On our recent tour of Norwich, The Boss and I, tired and hungry found this wonderful building by accident. It was after 5pm and we had skipped lunch and, don’t tell anyone, but we had got lost again.
To our amazement we drove past The Assembly House, beautifully illuminated in the winter dusk, and right next door was a car park, with spaces. We wondered what it was, a museum, a gallery? ‘I bet it’s about to close,’ said I, wearily. Not a bit of it. Tea, carrot cake and lemon drizzle were in front of us in no time as we sank into comforting leather sofas.
We were spell bound. High ceilings, spectacular mouldings and cornices, chandeliers, balconies and ornate fireplaces. Rather what we thought Earlham Hall might have been like in Elizabeth Fry’s day. It is a Grade 1 listed building adjoining Chapelfield and Theatre Street and was designed by architect Sir Thomas Ivory in 1754. But it started life in 1248 when John Le Brun founded a hospital and Chapel in The Fields. It became known as Chapelfield and for 300 years remained a venue for civic celebration and feast.
It had a checkered history for years until Sir Thomas’s second plan [his first was too costly!] was accepted by the city and the Grand Assembly Rooms came into existence. For 100 years they were the city’s most exciting venue for grand balls, drama and dance, lectures and travelling circus shows. Madame Tussaud displayed her wax works here and Franz Liszt played but was not popular and never returned.
Troubled years followed until 1930 when the Norwich Society persuaded English Heritage to list the building and save it for posterity. During the Second World War it was used by the Eastern Region’s Army Camouflage School headed by the famous stage and film set designer Oliver Messel. It was damaged during the Blitz in June 1942 but Messel’s team managed to save it. Then Messel persuaded the Norwich shoe manufacturer, H.J. Sexton to help him restore the beautiful Georgian building to its former glory and it re-opened to the public in 1950.
More trouble lay ahead and a terrible fire engulfed the building in April 1995 destroying the Music Room, restaurant and Grand Hall. Fortunately much of the plasterwork and some of the paintings and furniture were saved and after 18 months of restoration it opened again on Valentine’s Day 1997.
For six years local restauranteurs Richard Hughes and Iain Wilson have been running the House which has become a popular meeting place and hosts many clubs and societies. Art exhibitions, concerts, plays and lectures are held and it is the home of the Norwich Society and also of the Great Hall Theatre Company. Weddings and other celebrations are held in the ornate rooms; rooms are even available for conferences and seminars.

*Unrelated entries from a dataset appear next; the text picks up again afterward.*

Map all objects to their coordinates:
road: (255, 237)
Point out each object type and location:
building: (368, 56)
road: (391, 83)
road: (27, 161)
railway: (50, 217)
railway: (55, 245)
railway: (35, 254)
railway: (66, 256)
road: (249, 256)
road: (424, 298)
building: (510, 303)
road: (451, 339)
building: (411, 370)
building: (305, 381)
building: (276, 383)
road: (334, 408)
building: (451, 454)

For us though it provided a welcome oasis of warmth and rest and a fascinating place to explore. One day I hope to return and sample their legendary Afternoon Tea. Here’s the menu for their current festive tea:
A selection of dainty finger sandwiches to include:
- Roast Norfolk turkey, stuffing and cranberry
- Cley Smokehouse salmon, cracked pepper
- Cream cheese and cucumber
- Free-range egg and cress
- Cheese, Colman’s mustard and chive scone
- Cranberry and clementine scone, Norfolk
- strawberry jam and clotted cream
- Choice of loose leaf teas and tisanes
- Glass of champagne [optional]
It makes me wonder what sort of afternoon tea Elizabeth Fry would have served to her visitors at St. Mildred’s Court in London. When her friend Amelia Opie called on her, it was felt that “…no one in London could serve a better dish of five o’clock tea than Mrs Joseph Fry who had the pick of the market from her husband’s warehouse.” Fry’s imported tea, spices and other delicacies in their warehouse next door. Traditionally, Afternoon Tea comprised delicate finger sandwiches and something sweet – little cakes or a slice of cake – and a choice of loose leaf teas, to ward off hunger between breakfast and dinner.